JNIM s’implante au Nigeria par sa collusion avec les bandits Lakurawa

Written on 21 novembre 2025
Le Mag


La frontière entre le Nigeria et le Bénin devient un point de friction où la ligne entre banditisme et jihadisme se resserre. Des responsables locaux et des observateurs décrivent une coopération entre Jamaat Nusrat al‑Islam wal‑Muslimin (JNIM) et des groupes armés nigérians qualifiés de « Lakurawa », au moment où des indices pointent vers une entrée opérationnelle de JNIM sur le territoire nigérian (article de Jacob Zenn, Jamestown).

Des leaders villageois affirment que les Lakurawa ont d’abord été invités pour lutter contre le banditisme, avant de se retourner contre leurs hôtes et d’adopter des éléments d’idéologie jihadiste. « Un groupe d’autodéfense devenu prédateur », résume un reportage d’Al Jazeera. Des responsables nigérians soutiennent que les Lakurawa ont des origines au Mali, ce qui éclairerait leurs liens transnationaux et leur coopération avec l’État islamique–Sahel (IS–SP) ou JNIM, ainsi que l’entrée de ces derniers au Nigeria.

Plusieurs événements récents alimentent cette hypothèse. Le 27 octobre, des Lakurawa ont tué dix éleveurs dans l’État de Kebbi, près de la frontière béninoise; Daily Trust a associé cet épisode au groupe. Un chercheur souligne qu’« il n’est pas clair si “Lakurawa” désigne un groupe cohérent ou un label générique », rappelant l’absence de porte‑parole et de revendications formelles, « à l’inverse de Boko Haram »; l’attribution reposerait souvent sur le modus operandi et des recoupements officiels.

JNIM, de son côté, a diffusé en juillet une vidéo montrant sept combattants affirmant se trouver au Nigeria, avec une trajectoire plausible de franchissement depuis le Bénin. « Les preuves visuelles les plus solides à ce jour d’une présence de JNIM au Nigeria », a commenté un observateur Brant Philip. Le 30 octobre, une attaque contre un poste militaire dans l’État de Kwara a été attribuée à JNIM par des suivis open‑source.

Cette dynamique s’inscrit dans une montée du banditisme qui « rivalise désormais avec le jihadisme en ampleur et en létalité » dans plusieurs régions nigérianes. Avant l’émergence des Lakurawa, les enlèvements massifs d’écoliers, les exécutions de civils et le détournement de trains de passagers avaient déjà installé une crise sécuritaire de premier plan. Comme lors de la montée en puissance de Boko Haram en 2012–2013, une explication avancée est que JNIM, et possiblement IS–SP, appuient des réseaux criminels locaux; ces groupes assistés par des jihadistes seraient ensuite désignés « Lakurawa » par les populations.

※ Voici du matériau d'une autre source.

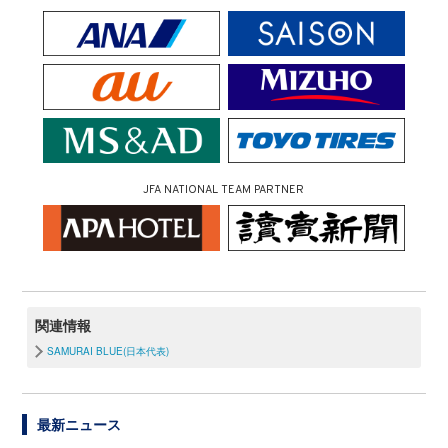
JFA NATIONAL TEAM PARTNER
関連情報
SAMURAI BLUE(日本代表)
最新ニュース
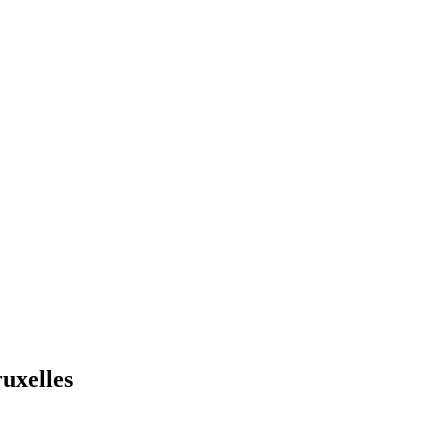
uxelles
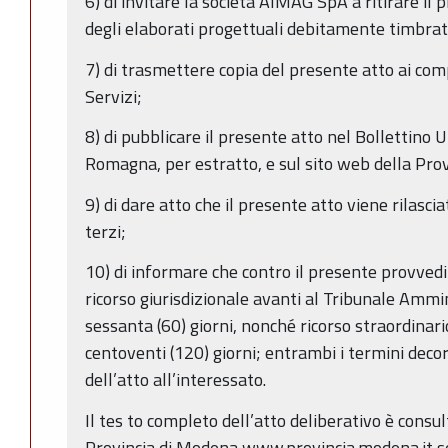
6) di invitare la società AIMAG SpA a ritirare il
degli elaborati progettuali debitamente timbrati 
7) di trasmettere copia del presente atto ai co
Servizi;
8) di pubblicare il presente atto nel Bollettino U
Romagna, per estratto, e sul sito web della Prov
9) di dare atto che il presente atto viene rilasciat
terzi;
10) di informare che contro il presente provve
ricorso giurisdizionale avanti al Tribunale Ammi
sessanta (60) giorni, nonché ricorso straordinari
centoventi (120) giorni; entrambi i termini dec
dell’atto all’interessato.
Il tes to completo dell’atto deliberativo è consul
Provincia di Modena www.provincia.modena.it s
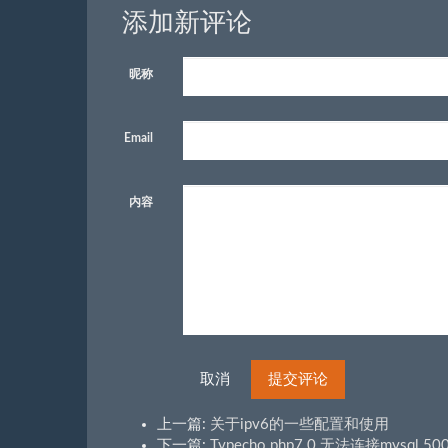
添加新评论
昵称
Email
内容
取消
提交评论
上一篇:
关于ipv6的一些配置和使用
下一篇:
Typecho php7.0 无法连接mysql 500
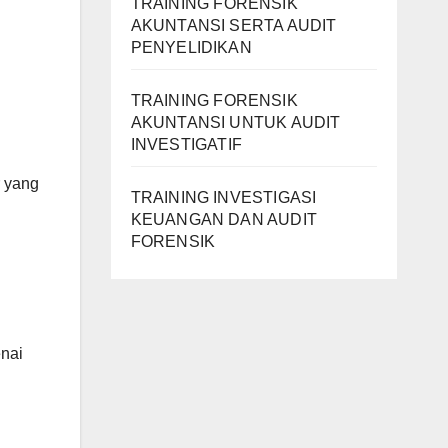
TRAINING FORENSIK
AKUNTANSI SERTA AUDIT
PENYELIDIKAN
TRAINING FORENSIK
AKUNTANSI UNTUK AUDIT
INVESTIGATIF
r yang
TRAINING INVESTIGASI
KEUANGAN DAN AUDIT
FORENSIK
nai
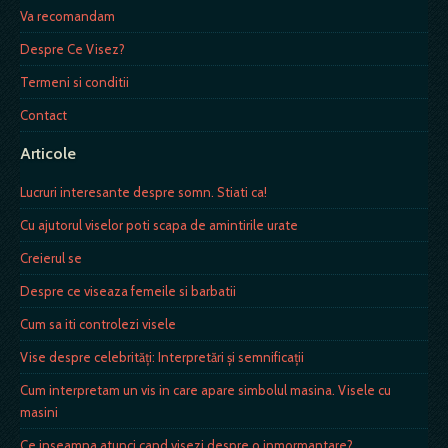
Va recomandam
Despre Ce Visez?
Termeni si conditii
Contact
Articole
Lucruri interesante despre somn. Stiati ca!
Cu ajutorul viselor poti scapa de amintirile urate
Creierul se
Despre ce viseaza femeile si barbatii
Cum sa iti controlezi visele
Vise despre celebrități: Interpretări și semnificații
Cum interpretam un vis in care apare simbolul masina. Visele cu
masini
Ce inseamna atunci cand visezi despre o inmormantare?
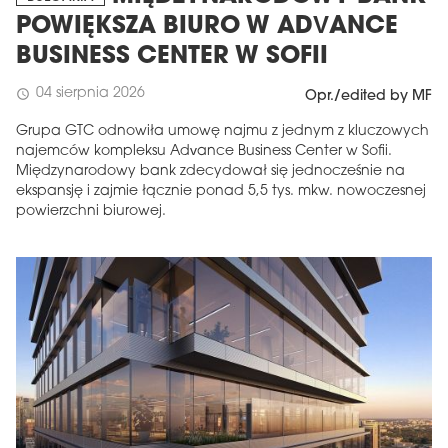
POWIĘKSZA BIURO W ADVANCE
BUSINESS CENTER W SOFII
04 sierpnia 2026
schedule
Opr./edited by MF
Grupa GTC odnowiła umowę najmu z jednym z kluczowych
najemców kompleksu Advance Business Center w Sofii.
Międzynarodowy bank zdecydował się jednocześnie na
ekspansję i zajmie łącznie ponad 5,5 tys. mkw. nowoczesnej
powierzchni biurowej.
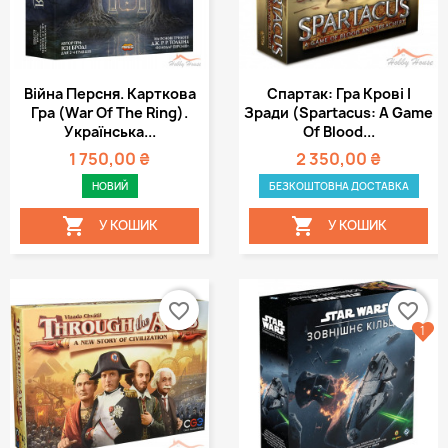
Війна Персня. Карткова
Спартак: Гра Крові І
Гра (War Of The Ring).
Зради (Spartacus: A Game
Українська...
Of Blood...
1 750,00 ₴
2 350,00 ₴
НОВИЙ
БЕЗКОШТОВНА ДОСТАВКА


У КОШИК
У КОШИК
favorite_border
favorite_border
1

Des interactions impliquant Ansaru, mouvement local issu d’une scission pro‑al‑Qaïda, sont également évoquées, renforçant l’idée d’un maillage entre acteurs sahéliens et nigérians. À mesure que ces connexions s’affirment, la frontière Bénin–Nigeria « devient un foyer » des affaires sécuritaires nationales, avec un risque d’hybridation insurgée comparable à celle qui a déstabilisé le Mali, le Burkina Faso et le Bénin. La priorité pour les autorités est désormais de démêler le « label Lakurawa » — leadership, structures et chaînes logistiques — afin d’établir des responsabilités et de contrer des alliances qui, en l’absence de revendications claires, prospèrent dans l’ambiguïté.